Poi come brevissimi flash, apparvero nella mia ormai sconcertata mente, l’immagine della difficilissima situazione che stava passando la persona che assistevo, e poi  l’immagine di questo omino che sbraita e si agita, persino dopo la Sentenza del Giudice, il tutto  per ottenere 80 euro in più per il nostro meritevolissimo  comune, anche a costo di  danneggiare gravemente chi, senza colpa alcuna, si trova in difficoltà.

Facendo l’avvocato da oltre 30 anni, avrei dovuto fare da molto tempo il callo all’ingiustizia, ed in effetti credo di essermelo fatto, anche perché ho imparato che le ragioni e i torti,  stano sempre in imprecisati luoghi  lungo la strada che congiunge e divide le parti,  e spesso l’aggettivo “assoluta”  così come l’aggettivo  “certa” non si accordano  per nulla con il sostantivo “verità” .

Poi penso che, a rifletterci bene,  l’ingiustizia, per quanto incerta, ambigua e sfumata,  non c’entra nulla: questa, davvero, è semplice malvagità, e di quella peggiore e più inescusabile, perché non sorretta da altro motivo se non procurare danno ad altri.

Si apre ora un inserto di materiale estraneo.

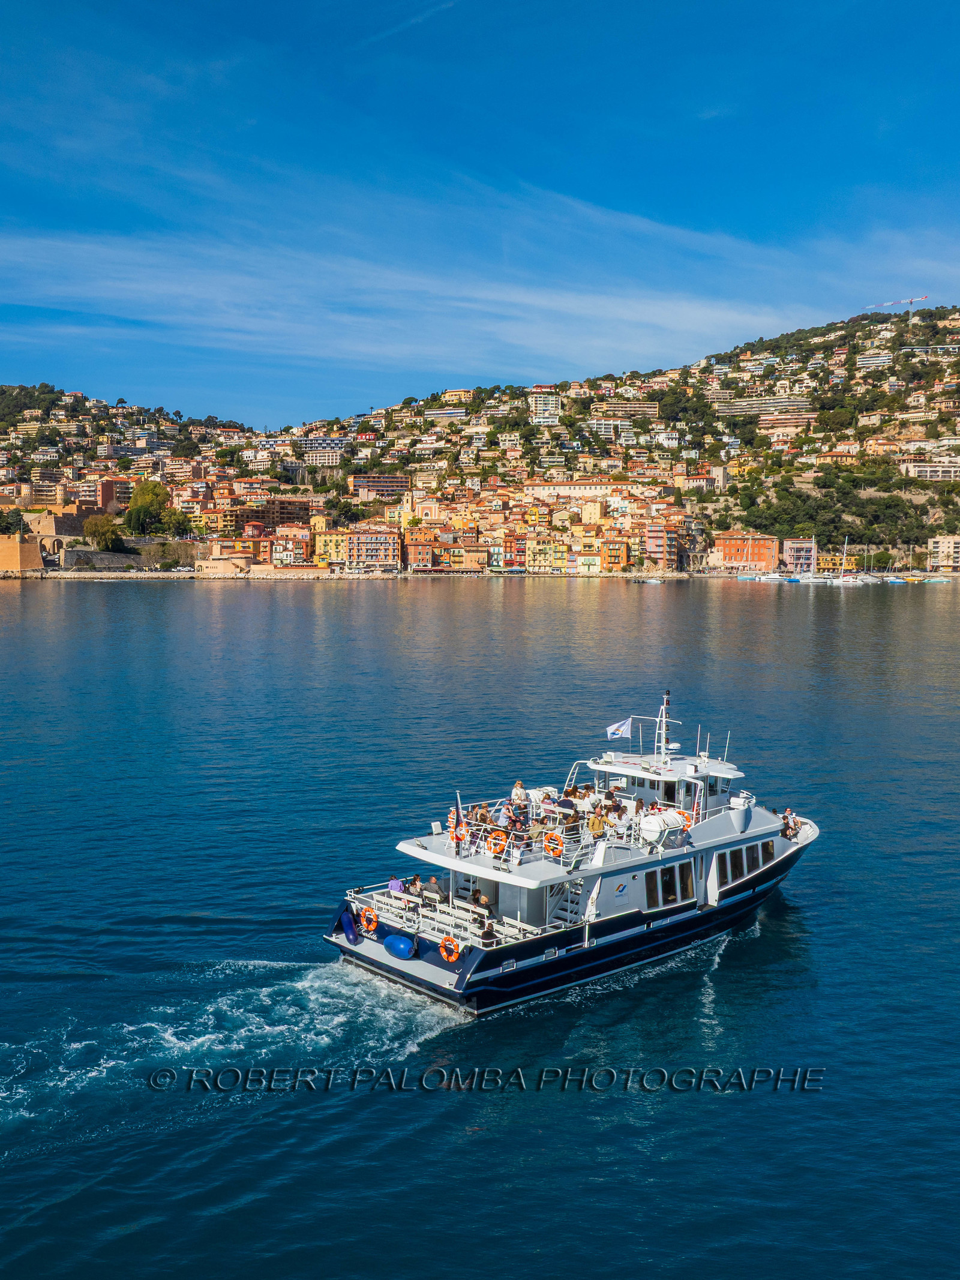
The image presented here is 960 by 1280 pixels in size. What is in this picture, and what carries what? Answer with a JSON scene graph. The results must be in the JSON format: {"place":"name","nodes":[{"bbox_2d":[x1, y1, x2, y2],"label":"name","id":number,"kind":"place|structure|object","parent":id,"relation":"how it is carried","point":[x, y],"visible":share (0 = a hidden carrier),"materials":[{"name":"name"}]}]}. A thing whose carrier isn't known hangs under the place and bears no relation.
{"place":"outdoors","nodes":[
{"label":"outdoors","id":0,"kind":"place"},
{"bbox_2d":[0,530,43,573],"label":"wall","id":1,"kind":"structure","parent":0,"point":[38,560],"materials":[{"name":"stone"}]},
{"bbox_2d":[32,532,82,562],"label":"stone bridge","id":2,"kind":"structure","parent":0,"point":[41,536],"materials":[{"name":"stone"}]},
{"bbox_2d":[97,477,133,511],"label":"building","id":3,"kind":"structure","parent":0,"point":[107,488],"materials":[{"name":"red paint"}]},
{"bbox_2d":[58,540,201,570],"label":"stone wall","id":4,"kind":"structure","parent":0,"point":[69,552],"materials":[{"name":"grey stone"}]},
{"bbox_2d":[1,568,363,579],"label":"breakwater","id":5,"kind":"structure","parent":0,"point":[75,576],"materials":[{"name":"white stone"}]},
{"bbox_2d":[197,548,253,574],"label":"building","id":6,"kind":"structure","parent":0,"point":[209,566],"materials":[{"name":"beige stone"}]},
{"bbox_2d":[237,497,312,528],"label":"building","id":7,"kind":"structure","parent":0,"point":[288,506],"materials":[{"name":"concrete"}]},
{"bbox_2d":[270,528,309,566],"label":"building","id":8,"kind":"structure","parent":0,"point":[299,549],"materials":[{"name":"paint"}]},
{"bbox_2d":[294,435,349,461],"label":"apartment building","id":9,"kind":"structure","parent":0,"point":[309,444],"materials":[{"name":"white paint"}]},
{"bbox_2d":[314,527,349,565],"label":"yellow building","id":10,"kind":"structure","parent":0,"point":[323,541],"materials":[{"name":"yellow paint"}]},
{"bbox_2d":[344,528,400,568],"label":"apartment building","id":11,"kind":"structure","parent":0,"point":[360,549],"materials":[{"name":"paint"}]},
{"bbox_2d":[349,473,408,498],"label":"building","id":12,"kind":"structure","parent":0,"point":[391,485],"materials":[{"name":"concrete"}]},
{"bbox_2d":[403,529,435,570],"label":"building","id":13,"kind":"structure","parent":0,"point":[415,549],"materials":[{"name":"paint"}]},
{"bbox_2d":[0,194,855,379],"label":"cloud","id":14,"kind":"structure","parent":0,"point":[555,305],"materials":[{"name":"white"}]},
{"bbox_2d":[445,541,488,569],"label":"building","id":15,"kind":"structure","parent":0,"point":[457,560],"materials":[{"name":"orange paint"}]},
{"bbox_2d":[0,0,959,424],"label":"sky","id":16,"kind":"structure","parent":0,"point":[180,12],"materials":[{"name":"blue"}]},
{"bbox_2d":[0,571,959,1276],"label":"sea","id":17,"kind":"structure","parent":0,"point":[726,1109],"materials":[{"name":"blue liquid"}]},
{"bbox_2d":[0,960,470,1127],"label":"wake","id":18,"kind":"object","parent":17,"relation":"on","point":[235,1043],"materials":[{"name":"white liquid"}]},
{"bbox_2d":[320,691,823,1017],"label":"ferry","id":19,"kind":"object","parent":17,"relation":"on","point":[438,974],"visible":0.84,"materials":[{"name":"white metal"}]},
{"bbox_2d":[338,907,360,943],"label":"fender","id":20,"kind":"object","parent":19,"relation":"attached to","point":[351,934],"visible":0.91,"materials":[{"name":"blue plastic"}]},
{"bbox_2d":[358,904,378,933],"label":"life ring","id":21,"kind":"object","parent":19,"relation":"attached to","point":[368,915],"visible":0.96,"materials":[{"name":"orange plastic"}]},
{"bbox_2d":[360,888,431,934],"label":"bench","id":22,"kind":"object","parent":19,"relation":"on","point":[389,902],"visible":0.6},
{"bbox_2d":[387,874,405,893],"label":"person","id":23,"kind":"object","parent":19,"relation":"on","point":[396,886],"visible":0.7},
{"bbox_2d":[382,933,416,959],"label":"fender","id":24,"kind":"object","parent":19,"relation":"attached to","point":[394,940],"visible":0.98,"materials":[{"name":"blue plastic"}]},
{"bbox_2d":[407,874,423,896],"label":"person","id":25,"kind":"object","parent":19,"relation":"on","point":[415,880],"visible":0.78},
{"bbox_2d":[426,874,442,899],"label":"person","id":26,"kind":"object","parent":19,"relation":"on","point":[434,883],"visible":0.87},
{"bbox_2d":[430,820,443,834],"label":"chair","id":27,"kind":"object","parent":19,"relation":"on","point":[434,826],"visible":0.66,"materials":[{"name":"white"}]},
{"bbox_2d":[345,884,538,946],"label":"railing","id":28,"kind":"object","parent":19,"relation":"on","point":[444,915],"visible":0.54,"materials":[{"name":"white metal"}]},
{"bbox_2d":[438,934,461,962],"label":"life ring","id":29,"kind":"object","parent":19,"relation":"attached to","point":[447,940],"visible":0.96,"materials":[{"name":"orange plastic"}]},
{"bbox_2d":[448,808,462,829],"label":"life ring","id":30,"kind":"object","parent":19,"relation":"attached to","point":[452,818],"visible":0.46,"materials":[{"name":"orange plastic"}]},
{"bbox_2d":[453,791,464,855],"label":"flag","id":31,"kind":"object","parent":19,"relation":"attached to","point":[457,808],"visible":0.95,"materials":[{"name":"fabric"}]},
{"bbox_2d":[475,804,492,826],"label":"person","id":32,"kind":"object","parent":19,"relation":"on","point":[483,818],"visible":0.7},
{"bbox_2d":[475,891,493,913],"label":"person","id":33,"kind":"object","parent":19,"relation":"on","point":[483,899],"visible":0.78},
{"bbox_2d":[478,918,496,942],"label":"person","id":34,"kind":"object","parent":19,"relation":"on","point":[486,934],"visible":0.79},
{"bbox_2d":[487,829,508,855],"label":"life ring","id":35,"kind":"object","parent":19,"relation":"attached to","point":[499,848],"visible":0.9,"materials":[{"name":"orange plastic"}]},
{"bbox_2d":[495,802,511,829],"label":"person","id":36,"kind":"object","parent":19,"relation":"on","point":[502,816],"visible":0.8},
{"bbox_2d":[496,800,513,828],"label":"person","id":37,"kind":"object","parent":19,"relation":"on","point":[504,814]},
{"bbox_2d":[509,780,528,811],"label":"person","id":38,"kind":"object","parent":19,"relation":"on","point":[518,786],"visible":0.82},
{"bbox_2d":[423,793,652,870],"label":"railing","id":39,"kind":"object","parent":19,"relation":"on","point":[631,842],"visible":0.5,"materials":[{"name":"white metal"}]},
{"bbox_2d":[543,830,564,857],"label":"life ring","id":40,"kind":"object","parent":19,"relation":"attached to","point":[555,848],"visible":0.97,"materials":[{"name":"orange plastic"}]},
{"bbox_2d":[546,879,583,928],"label":"staircase","id":41,"kind":"structure","parent":19,"relation":"on","point":[563,918],"materials":[{"name":"white metal"}]},
{"bbox_2d":[556,793,576,813],"label":"person","id":42,"kind":"object","parent":19,"relation":"on","point":[565,802],"visible":0.78},
{"bbox_2d":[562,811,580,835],"label":"person","id":43,"kind":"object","parent":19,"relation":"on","point":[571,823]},
{"bbox_2d":[587,808,606,838],"label":"person","id":44,"kind":"object","parent":19,"relation":"on","point":[597,821],"visible":0.88},
{"bbox_2d":[605,718,631,739],"label":"flag","id":45,"kind":"object","parent":19,"relation":"attached to","point":[612,730],"visible":0.96,"materials":[{"name":"white fabric"}]},
{"bbox_2d":[639,808,688,844],"label":"life raft canister","id":46,"kind":"object","parent":19,"relation":"on","point":[671,818],"visible":0.92,"materials":[{"name":"white plastic"}]},
{"bbox_2d":[655,688,679,756],"label":"mast","id":47,"kind":"object","parent":19,"relation":"on","point":[663,719],"visible":0.96,"materials":[{"name":"white metal"}]},
{"bbox_2d":[644,859,693,909],"label":"window","id":48,"kind":"structure","parent":19,"relation":"in","point":[663,872],"materials":[{"name":"glass"}]},
{"bbox_2d":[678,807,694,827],"label":"life ring","id":49,"kind":"object","parent":19,"relation":"attached to","point":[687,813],"visible":0.47,"materials":[{"name":"orange plastic"}]},
{"bbox_2d":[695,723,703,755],"label":"antenna","id":50,"kind":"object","parent":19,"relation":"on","point":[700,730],"visible":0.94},
{"bbox_2d":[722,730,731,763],"label":"antenna","id":51,"kind":"object","parent":19,"relation":"on","point":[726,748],"visible":0.86,"materials":[{"name":"white metal"}]},
{"bbox_2d":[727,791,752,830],"label":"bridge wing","id":52,"kind":"object","parent":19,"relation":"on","point":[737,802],"visible":0.93,"materials":[{"name":"white"}]},
{"bbox_2d":[715,838,775,888],"label":"window","id":53,"kind":"structure","parent":19,"relation":"in","point":[737,853],"materials":[{"name":"glass"}]},
{"bbox_2d":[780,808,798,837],"label":"person","id":54,"kind":"object","parent":19,"relation":"on","point":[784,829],"visible":0.82},
{"bbox_2d":[639,574,663,584],"label":"boat","id":55,"kind":"object","parent":17,"relation":"on","point":[655,582],"visible":1,"materials":[{"name":"white"}]},
{"bbox_2d":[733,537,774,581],"label":"sailboat","id":56,"kind":"object","parent":17,"relation":"on","point":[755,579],"visible":0.99,"materials":[{"name":"white"}]},
{"bbox_2d":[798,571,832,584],"label":"sailboat","id":57,"kind":"object","parent":17,"relation":"on","point":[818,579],"visible":0.97,"materials":[{"name":"white"}]},
{"bbox_2d":[829,538,862,585],"label":"sailboat","id":58,"kind":"object","parent":17,"relation":"on","point":[840,582],"visible":0.98,"materials":[{"name":"white plastic"}]},
{"bbox_2d":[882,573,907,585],"label":"boat","id":59,"kind":"object","parent":17,"relation":"on","point":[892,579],"visible":0.97,"materials":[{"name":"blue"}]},
{"bbox_2d":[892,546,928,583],"label":"sailboat","id":60,"kind":"object","parent":17,"relation":"on","point":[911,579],"visible":0.97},
{"bbox_2d":[1,307,959,575],"label":"hill","id":61,"kind":"structure","parent":0,"point":[929,520],"materials":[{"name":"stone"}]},
{"bbox_2d":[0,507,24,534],"label":"tree","id":62,"kind":"object","parent":61,"relation":"on","point":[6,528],"visible":0.9,"materials":[{"name":"green plant"}]},
{"bbox_2d":[84,514,124,551],"label":"tree","id":63,"kind":"object","parent":61,"relation":"on","point":[111,533],"visible":0.96,"materials":[{"name":"plant"}]},
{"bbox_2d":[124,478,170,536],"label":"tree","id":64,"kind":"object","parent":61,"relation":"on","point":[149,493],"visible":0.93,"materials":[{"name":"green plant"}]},
{"bbox_2d":[159,506,192,538],"label":"tree","id":65,"kind":"object","parent":61,"relation":"on","point":[177,520],"visible":0.85,"materials":[{"name":"green plant"}]},
{"bbox_2d":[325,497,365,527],"label":"tree","id":66,"kind":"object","parent":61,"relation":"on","point":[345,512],"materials":[{"name":"green plant"}]},
{"bbox_2d":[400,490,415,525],"label":"church tower","id":67,"kind":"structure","parent":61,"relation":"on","point":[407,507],"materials":[{"name":"yellow paint"}]},
{"bbox_2d":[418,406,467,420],"label":"building","id":68,"kind":"structure","parent":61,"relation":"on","point":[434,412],"materials":[{"name":"white paint"}]},
{"bbox_2d":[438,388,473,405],"label":"building","id":69,"kind":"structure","parent":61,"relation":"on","point":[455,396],"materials":[{"name":"yellow paint"}]},
{"bbox_2d":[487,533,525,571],"label":"building","id":70,"kind":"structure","parent":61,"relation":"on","point":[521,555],"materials":[{"name":"red paint"}]},
{"bbox_2d":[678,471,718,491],"label":"building","id":71,"kind":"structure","parent":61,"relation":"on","point":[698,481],"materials":[{"name":"beige paint"}]},
{"bbox_2d":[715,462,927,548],"label":"tree","id":72,"kind":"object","parent":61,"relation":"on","point":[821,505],"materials":[{"name":"green plant"}]},
{"bbox_2d":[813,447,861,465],"label":"building","id":73,"kind":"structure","parent":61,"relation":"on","point":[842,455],"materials":[{"name":"yellow paint"}]},
{"bbox_2d":[862,294,930,309],"label":"crane","id":74,"kind":"object","parent":61,"relation":"on","point":[914,299],"visible":0.8,"materials":[{"name":"metal"}]},
{"bbox_2d":[528,390,562,421],"label":"apartment building","id":75,"kind":"structure","parent":0,"point":[555,404],"materials":[{"name":"white paint"}]},
{"bbox_2d":[526,535,567,572],"label":"building","id":76,"kind":"structure","parent":0,"point":[547,549],"materials":[{"name":"yellow paint"}]},
{"bbox_2d":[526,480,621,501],"label":"building","id":77,"kind":"structure","parent":0,"point":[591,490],"materials":[{"name":"beige paint"}]},
{"bbox_2d":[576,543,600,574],"label":"building","id":78,"kind":"structure","parent":0,"point":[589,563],"materials":[{"name":"yellow paint"}]},
{"bbox_2d":[586,418,635,439],"label":"apartment building","id":79,"kind":"structure","parent":0,"point":[602,426],"materials":[{"name":"white paint"}]},
{"bbox_2d":[600,536,629,572],"label":"building","id":80,"kind":"structure","parent":0,"point":[612,544],"materials":[{"name":"orange paint"}]},
{"bbox_2d":[588,400,659,421],"label":"apartment building","id":81,"kind":"structure","parent":0,"point":[647,410],"materials":[{"name":"beige concrete"}]},
{"bbox_2d":[645,522,681,570],"label":"apartment building","id":82,"kind":"structure","parent":0,"point":[661,531],"materials":[{"name":"paint"}]},
{"bbox_2d":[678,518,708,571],"label":"building","id":83,"kind":"structure","parent":0,"point":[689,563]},
{"bbox_2d":[714,534,778,570],"label":"red building","id":84,"kind":"structure","parent":0,"point":[763,541],"materials":[{"name":"orange"}]},
{"bbox_2d":[712,394,812,419],"label":"apartment building","id":85,"kind":"structure","parent":0,"point":[745,404],"materials":[{"name":"concrete"}]},
{"bbox_2d":[756,410,815,433],"label":"apartment building","id":86,"kind":"structure","parent":0,"point":[771,417],"materials":[{"name":"paint"}]},
{"bbox_2d":[781,538,816,572],"label":"building","id":87,"kind":"structure","parent":0,"point":[800,544],"materials":[{"name":"pink paint"}]},
{"bbox_2d":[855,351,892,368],"label":"building","id":88,"kind":"structure","parent":0,"point":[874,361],"materials":[{"name":"white paint"}]},
{"bbox_2d":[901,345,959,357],"label":"building","id":89,"kind":"structure","parent":0,"point":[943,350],"materials":[{"name":"white"}]},
{"bbox_2d":[903,460,959,480],"label":"building","id":90,"kind":"structure","parent":0,"point":[943,468],"materials":[{"name":"white paint"}]},
{"bbox_2d":[927,536,959,570],"label":"building","id":91,"kind":"structure","parent":0,"point":[945,549],"materials":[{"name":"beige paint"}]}
]}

Questa volta l’idea mi appare veramente come una lampadina e mi fulmina con una domanda che mi esce dal cuore e che non riesco a trattenere: mi giro verso il “Commissario” e con toco calmo e pacato gli chiedo: “ma lei non si vergogna almeno un po’?”

Alla domanda, dopo un silenzio imbarazzato, segue una discussione tutto sommato banale e scontata, ma soprattutto assolutamente irrilevante con il significato del racconto.

Caro Commissario, in questo immenso universo siamo tutti piccoli, insignificanti uomini, ma se l’insignificanza è forse per tutti, la statura, parlo di quella interiore, è diversa per ognuno di noi: l’essere cosciente di ciò ti alza di qualche centimetro: l’ignorarlo ti rende ancor più di uno spessore così sottile, da essere trasparente.

E in tale tragedia cosmica che travolge l’intera umanità,  pare che il grado non conti.

                                                                                  Disma Vittorio Cerruti.